● How to complete this task
Update the lines from the start of the records through the line containing "laufen alle bis Oktober." by replacing "Touren" with "Ausflüge", and leave everything else unchanged. Give only those lines, without the pictures.

● Materials provided
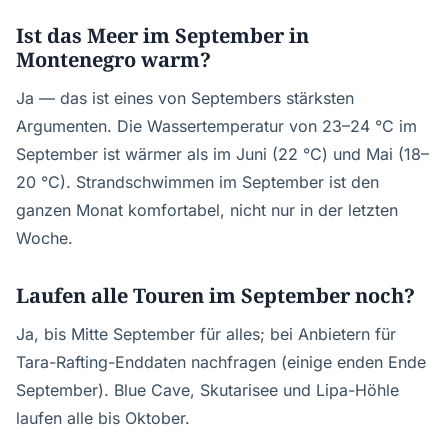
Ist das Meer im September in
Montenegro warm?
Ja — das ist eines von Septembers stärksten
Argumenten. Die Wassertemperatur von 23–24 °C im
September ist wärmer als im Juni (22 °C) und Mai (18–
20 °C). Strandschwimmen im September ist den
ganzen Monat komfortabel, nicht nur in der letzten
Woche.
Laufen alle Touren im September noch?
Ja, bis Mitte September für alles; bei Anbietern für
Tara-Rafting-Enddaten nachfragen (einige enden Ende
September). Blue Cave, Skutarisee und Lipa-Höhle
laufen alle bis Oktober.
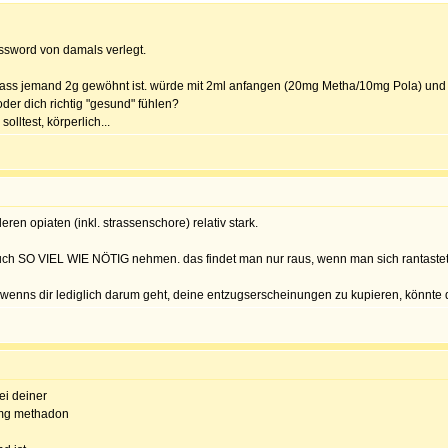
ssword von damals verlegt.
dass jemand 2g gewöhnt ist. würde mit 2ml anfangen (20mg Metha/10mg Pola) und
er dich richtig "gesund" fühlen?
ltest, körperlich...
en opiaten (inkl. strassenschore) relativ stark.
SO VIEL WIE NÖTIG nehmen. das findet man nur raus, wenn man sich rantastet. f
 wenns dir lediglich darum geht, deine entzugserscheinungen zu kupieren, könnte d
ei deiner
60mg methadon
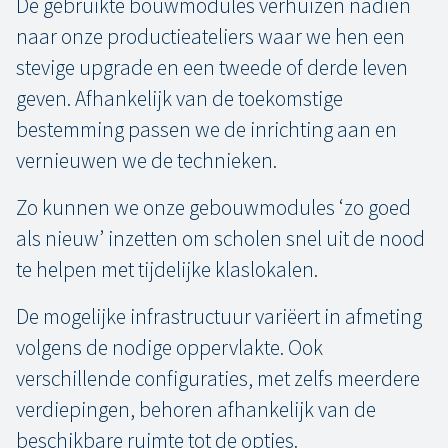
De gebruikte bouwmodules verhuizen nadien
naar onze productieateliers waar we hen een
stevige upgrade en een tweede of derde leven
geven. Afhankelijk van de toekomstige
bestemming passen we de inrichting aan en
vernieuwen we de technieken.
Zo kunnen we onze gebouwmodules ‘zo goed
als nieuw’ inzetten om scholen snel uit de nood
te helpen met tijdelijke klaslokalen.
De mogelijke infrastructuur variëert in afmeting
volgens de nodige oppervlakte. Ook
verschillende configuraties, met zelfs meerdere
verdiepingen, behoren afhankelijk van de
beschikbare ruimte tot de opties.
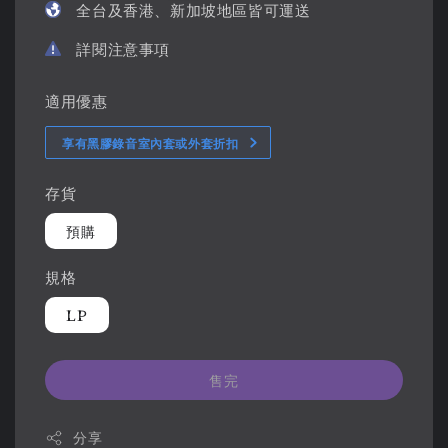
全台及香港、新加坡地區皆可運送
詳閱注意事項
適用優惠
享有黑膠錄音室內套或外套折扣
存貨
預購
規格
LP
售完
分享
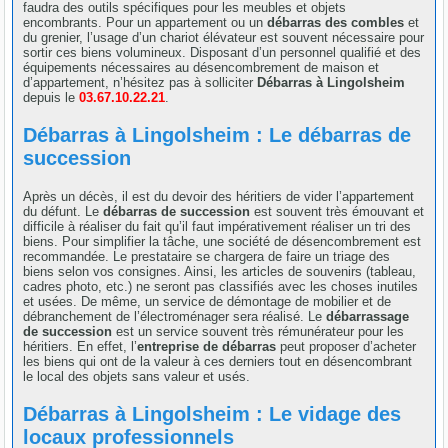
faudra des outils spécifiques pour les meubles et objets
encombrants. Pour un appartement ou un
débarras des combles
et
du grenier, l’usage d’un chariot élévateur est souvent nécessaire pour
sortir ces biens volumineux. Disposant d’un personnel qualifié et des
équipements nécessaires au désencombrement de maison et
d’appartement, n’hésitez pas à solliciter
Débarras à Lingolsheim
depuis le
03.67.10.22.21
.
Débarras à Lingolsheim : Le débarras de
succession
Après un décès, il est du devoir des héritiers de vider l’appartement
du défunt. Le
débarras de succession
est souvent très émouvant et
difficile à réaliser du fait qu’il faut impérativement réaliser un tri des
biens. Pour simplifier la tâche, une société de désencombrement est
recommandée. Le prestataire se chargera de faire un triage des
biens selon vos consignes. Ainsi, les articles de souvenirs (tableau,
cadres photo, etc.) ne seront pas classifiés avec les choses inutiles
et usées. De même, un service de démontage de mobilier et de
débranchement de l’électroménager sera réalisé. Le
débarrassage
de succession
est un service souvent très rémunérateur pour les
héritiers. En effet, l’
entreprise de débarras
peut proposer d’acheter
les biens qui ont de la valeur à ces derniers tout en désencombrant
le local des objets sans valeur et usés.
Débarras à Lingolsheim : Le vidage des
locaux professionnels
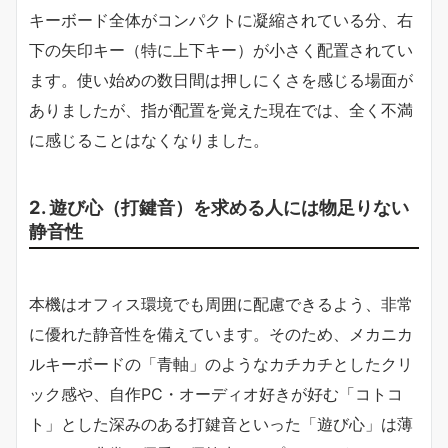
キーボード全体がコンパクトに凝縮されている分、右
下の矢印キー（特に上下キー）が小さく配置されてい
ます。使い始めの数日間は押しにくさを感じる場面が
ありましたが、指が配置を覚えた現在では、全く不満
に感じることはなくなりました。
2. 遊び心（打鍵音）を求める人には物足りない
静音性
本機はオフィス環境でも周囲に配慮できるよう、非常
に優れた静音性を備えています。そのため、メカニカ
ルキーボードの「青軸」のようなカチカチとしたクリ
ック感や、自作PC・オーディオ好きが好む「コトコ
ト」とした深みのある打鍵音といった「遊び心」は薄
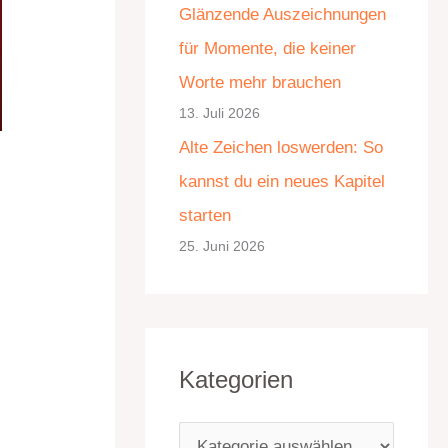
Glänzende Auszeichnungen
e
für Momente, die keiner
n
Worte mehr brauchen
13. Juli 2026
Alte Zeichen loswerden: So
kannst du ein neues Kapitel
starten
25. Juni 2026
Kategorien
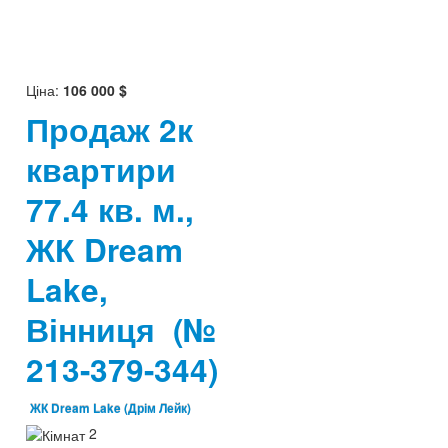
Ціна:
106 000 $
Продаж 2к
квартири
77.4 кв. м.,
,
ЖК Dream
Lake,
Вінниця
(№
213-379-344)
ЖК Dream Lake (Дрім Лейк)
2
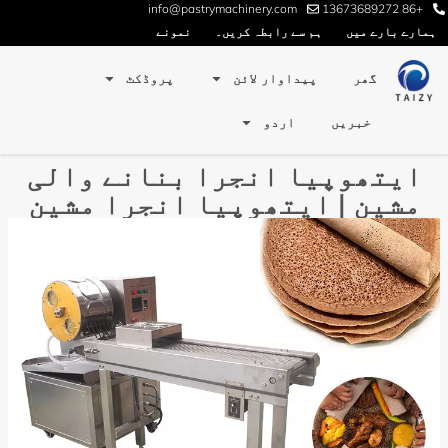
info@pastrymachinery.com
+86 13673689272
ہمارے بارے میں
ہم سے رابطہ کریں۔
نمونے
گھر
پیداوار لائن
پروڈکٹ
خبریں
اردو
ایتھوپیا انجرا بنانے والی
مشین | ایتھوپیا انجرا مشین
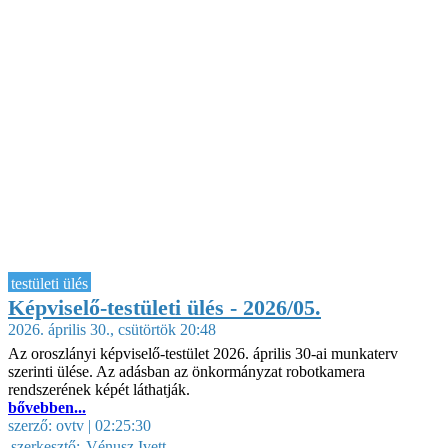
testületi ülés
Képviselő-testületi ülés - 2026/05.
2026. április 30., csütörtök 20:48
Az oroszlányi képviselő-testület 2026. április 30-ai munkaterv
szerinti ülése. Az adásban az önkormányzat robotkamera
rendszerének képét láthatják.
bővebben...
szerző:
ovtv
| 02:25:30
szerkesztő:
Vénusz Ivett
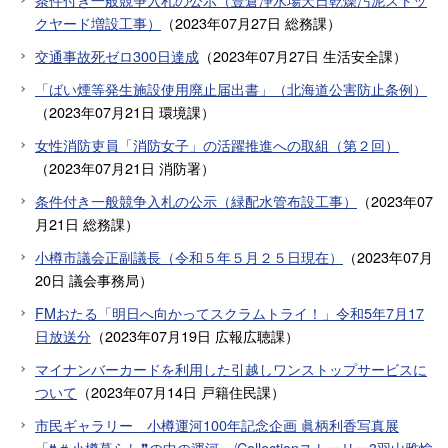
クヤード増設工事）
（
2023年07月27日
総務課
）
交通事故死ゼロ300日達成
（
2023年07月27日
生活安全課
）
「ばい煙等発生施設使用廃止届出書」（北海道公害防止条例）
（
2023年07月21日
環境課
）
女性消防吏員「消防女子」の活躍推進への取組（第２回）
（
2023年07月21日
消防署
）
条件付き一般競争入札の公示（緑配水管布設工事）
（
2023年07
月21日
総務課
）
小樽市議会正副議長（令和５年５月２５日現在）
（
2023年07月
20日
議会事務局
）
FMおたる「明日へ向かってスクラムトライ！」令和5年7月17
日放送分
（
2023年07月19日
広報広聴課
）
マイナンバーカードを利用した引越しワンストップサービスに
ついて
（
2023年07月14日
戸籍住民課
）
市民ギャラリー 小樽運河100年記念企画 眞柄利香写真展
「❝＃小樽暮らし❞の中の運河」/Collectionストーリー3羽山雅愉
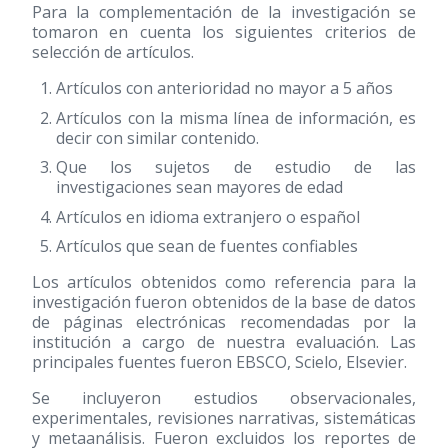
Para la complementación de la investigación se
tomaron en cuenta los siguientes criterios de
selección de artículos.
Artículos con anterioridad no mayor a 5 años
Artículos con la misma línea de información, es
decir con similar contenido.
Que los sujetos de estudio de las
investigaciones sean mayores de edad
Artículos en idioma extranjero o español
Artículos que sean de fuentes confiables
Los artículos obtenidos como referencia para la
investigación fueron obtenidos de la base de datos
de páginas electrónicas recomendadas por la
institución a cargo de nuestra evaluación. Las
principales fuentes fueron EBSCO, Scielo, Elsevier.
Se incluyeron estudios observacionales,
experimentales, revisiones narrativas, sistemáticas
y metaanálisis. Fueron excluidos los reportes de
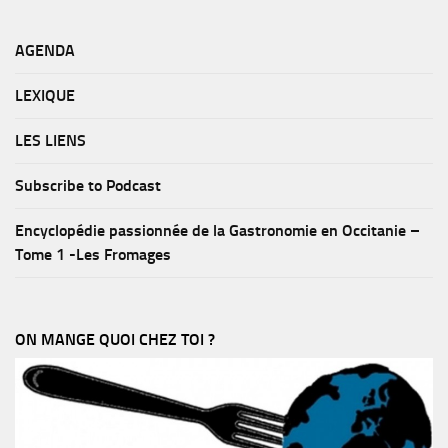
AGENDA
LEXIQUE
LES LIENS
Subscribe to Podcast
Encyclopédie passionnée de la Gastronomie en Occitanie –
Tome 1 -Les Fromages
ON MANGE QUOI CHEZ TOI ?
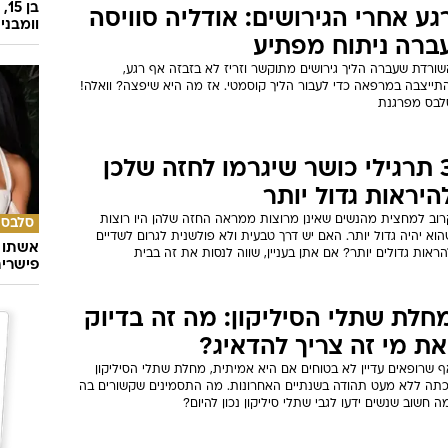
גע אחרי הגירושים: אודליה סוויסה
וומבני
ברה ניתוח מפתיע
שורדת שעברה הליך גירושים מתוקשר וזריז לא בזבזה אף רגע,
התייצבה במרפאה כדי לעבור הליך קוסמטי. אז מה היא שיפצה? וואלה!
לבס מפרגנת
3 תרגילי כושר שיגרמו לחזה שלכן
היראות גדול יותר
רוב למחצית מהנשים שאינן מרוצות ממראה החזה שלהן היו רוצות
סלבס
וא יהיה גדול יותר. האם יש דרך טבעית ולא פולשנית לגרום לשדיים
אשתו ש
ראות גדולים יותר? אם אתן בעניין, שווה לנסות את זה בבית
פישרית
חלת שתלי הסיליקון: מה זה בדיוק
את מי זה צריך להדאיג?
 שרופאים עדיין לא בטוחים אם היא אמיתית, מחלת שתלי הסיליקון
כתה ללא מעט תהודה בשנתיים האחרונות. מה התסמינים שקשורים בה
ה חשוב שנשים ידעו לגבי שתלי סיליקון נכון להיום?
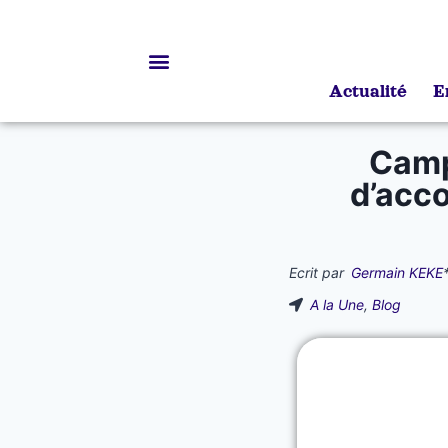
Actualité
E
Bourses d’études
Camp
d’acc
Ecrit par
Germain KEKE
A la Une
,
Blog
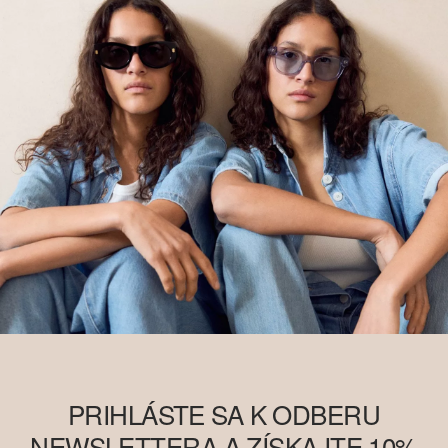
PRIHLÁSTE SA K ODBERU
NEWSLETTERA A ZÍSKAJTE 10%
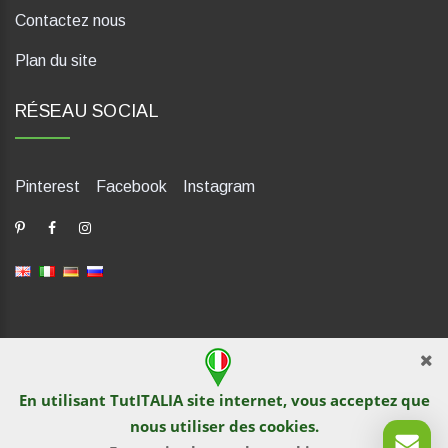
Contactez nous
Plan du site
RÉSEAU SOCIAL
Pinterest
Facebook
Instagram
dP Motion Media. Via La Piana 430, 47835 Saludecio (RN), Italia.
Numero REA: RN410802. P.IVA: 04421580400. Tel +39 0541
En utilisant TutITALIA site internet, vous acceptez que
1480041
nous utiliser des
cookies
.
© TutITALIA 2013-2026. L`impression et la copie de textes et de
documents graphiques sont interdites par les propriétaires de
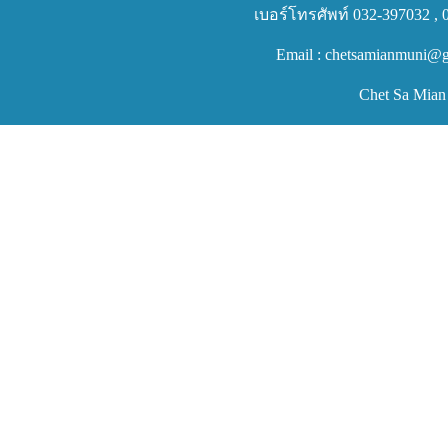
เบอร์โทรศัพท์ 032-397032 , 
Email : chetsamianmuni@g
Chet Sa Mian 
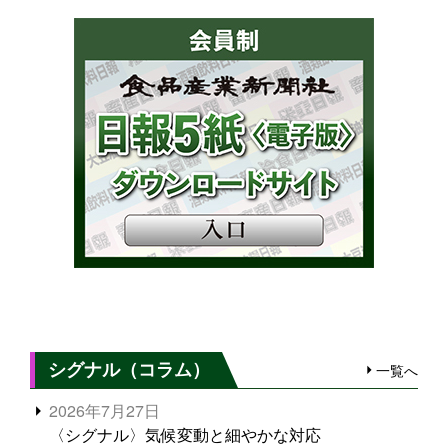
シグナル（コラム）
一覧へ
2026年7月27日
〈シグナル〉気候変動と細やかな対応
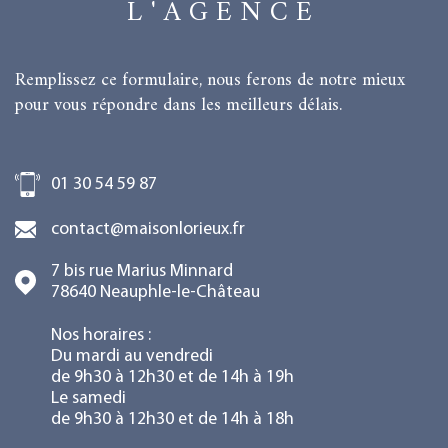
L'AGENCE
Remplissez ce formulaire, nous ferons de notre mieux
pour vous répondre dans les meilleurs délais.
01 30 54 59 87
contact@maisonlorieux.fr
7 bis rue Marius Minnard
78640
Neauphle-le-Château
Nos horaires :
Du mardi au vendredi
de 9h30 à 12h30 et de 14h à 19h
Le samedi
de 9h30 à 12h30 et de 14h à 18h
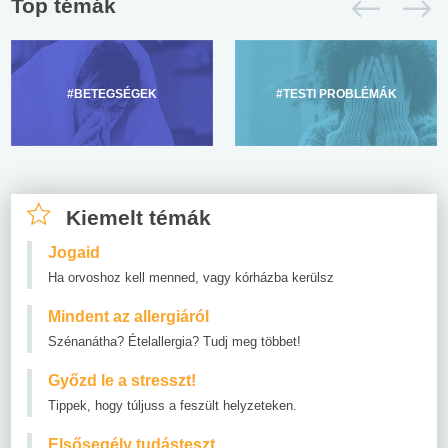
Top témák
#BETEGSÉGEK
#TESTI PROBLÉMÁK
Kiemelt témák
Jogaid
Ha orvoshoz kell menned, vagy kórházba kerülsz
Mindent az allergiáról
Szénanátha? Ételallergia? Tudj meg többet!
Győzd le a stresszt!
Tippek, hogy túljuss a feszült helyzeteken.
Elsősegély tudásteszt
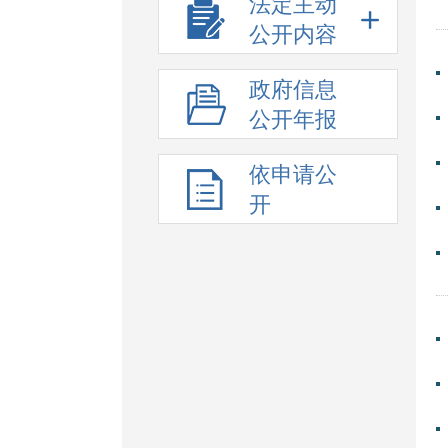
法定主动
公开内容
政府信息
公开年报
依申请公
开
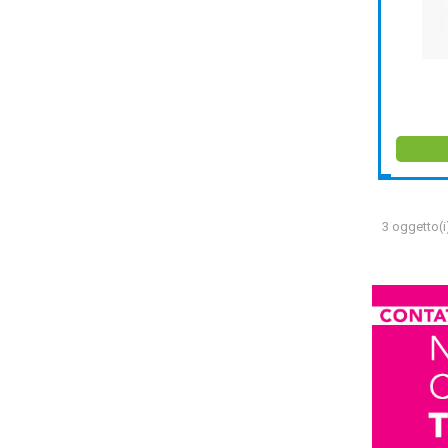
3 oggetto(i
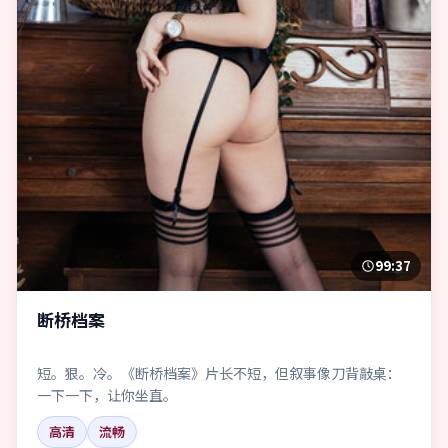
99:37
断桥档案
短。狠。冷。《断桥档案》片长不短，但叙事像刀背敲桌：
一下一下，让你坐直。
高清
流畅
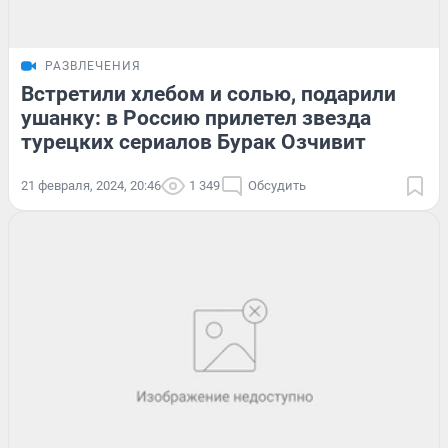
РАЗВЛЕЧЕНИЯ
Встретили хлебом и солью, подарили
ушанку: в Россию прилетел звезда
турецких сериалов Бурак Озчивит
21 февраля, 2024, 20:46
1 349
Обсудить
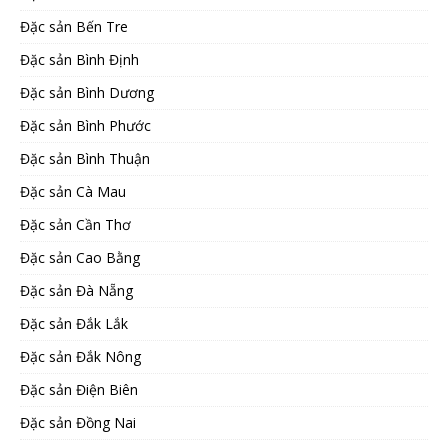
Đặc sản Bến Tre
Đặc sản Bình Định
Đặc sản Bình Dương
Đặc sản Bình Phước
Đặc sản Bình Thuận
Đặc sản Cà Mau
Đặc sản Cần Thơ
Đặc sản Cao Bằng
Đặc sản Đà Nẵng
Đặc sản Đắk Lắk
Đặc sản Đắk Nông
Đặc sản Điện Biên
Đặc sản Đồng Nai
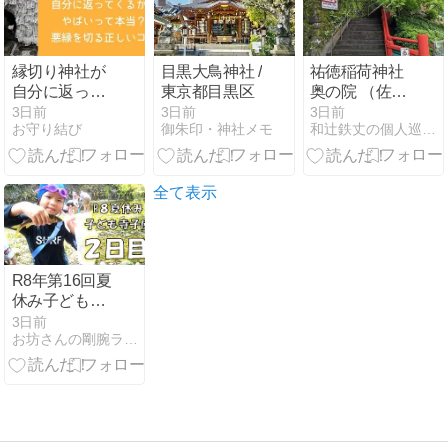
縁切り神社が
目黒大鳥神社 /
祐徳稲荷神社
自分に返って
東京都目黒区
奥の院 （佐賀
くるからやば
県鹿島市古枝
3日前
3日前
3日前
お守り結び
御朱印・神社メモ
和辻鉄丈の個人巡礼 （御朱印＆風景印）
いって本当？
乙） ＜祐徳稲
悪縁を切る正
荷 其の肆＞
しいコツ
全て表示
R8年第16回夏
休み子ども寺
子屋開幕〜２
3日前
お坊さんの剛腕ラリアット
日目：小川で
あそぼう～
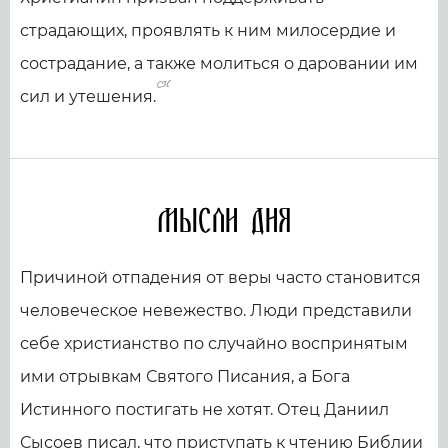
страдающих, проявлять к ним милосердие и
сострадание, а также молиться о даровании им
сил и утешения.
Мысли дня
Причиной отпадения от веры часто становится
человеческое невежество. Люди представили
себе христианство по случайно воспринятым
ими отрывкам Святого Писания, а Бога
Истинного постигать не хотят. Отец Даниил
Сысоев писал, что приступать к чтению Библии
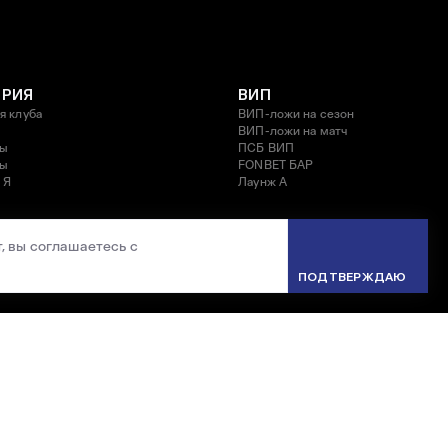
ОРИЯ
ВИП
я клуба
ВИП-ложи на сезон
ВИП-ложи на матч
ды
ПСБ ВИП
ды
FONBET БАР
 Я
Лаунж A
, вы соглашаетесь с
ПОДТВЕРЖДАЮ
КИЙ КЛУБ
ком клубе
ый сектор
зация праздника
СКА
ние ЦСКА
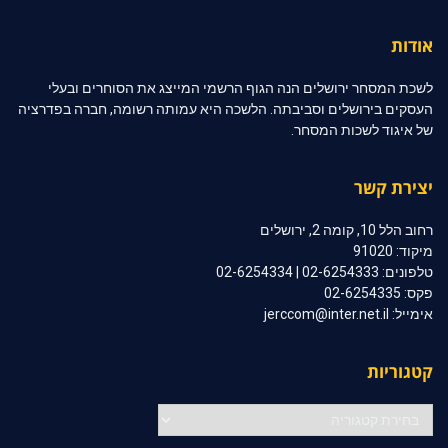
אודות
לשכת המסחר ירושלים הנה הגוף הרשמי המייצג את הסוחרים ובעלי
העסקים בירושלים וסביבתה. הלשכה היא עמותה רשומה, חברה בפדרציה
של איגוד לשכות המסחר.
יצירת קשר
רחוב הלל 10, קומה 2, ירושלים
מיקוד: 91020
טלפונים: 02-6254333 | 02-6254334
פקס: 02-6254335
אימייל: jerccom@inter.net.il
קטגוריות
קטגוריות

● Result for this task
Ist das Meer im September in
Montenegro warm?
Ja — das ist eines von Septembers stärksten
Argumenten. Die Wassertemperatur von 23–24 °C im
September ist wärmer als im Juni (22 °C) und Mai (18–
20 °C). Strandschwimmen im September ist den
ganzen Monat komfortabel, nicht nur in der letzten
Woche.
Laufen alle Ausflüge im September noch?
Ja, bis Mitte September für alles; bei Anbietern für
Tara-Rafting-Enddaten nachfragen (einige enden Ende
September). Blue Cave, Skutarisee und Lipa-Höhle
laufen alle bis Oktober.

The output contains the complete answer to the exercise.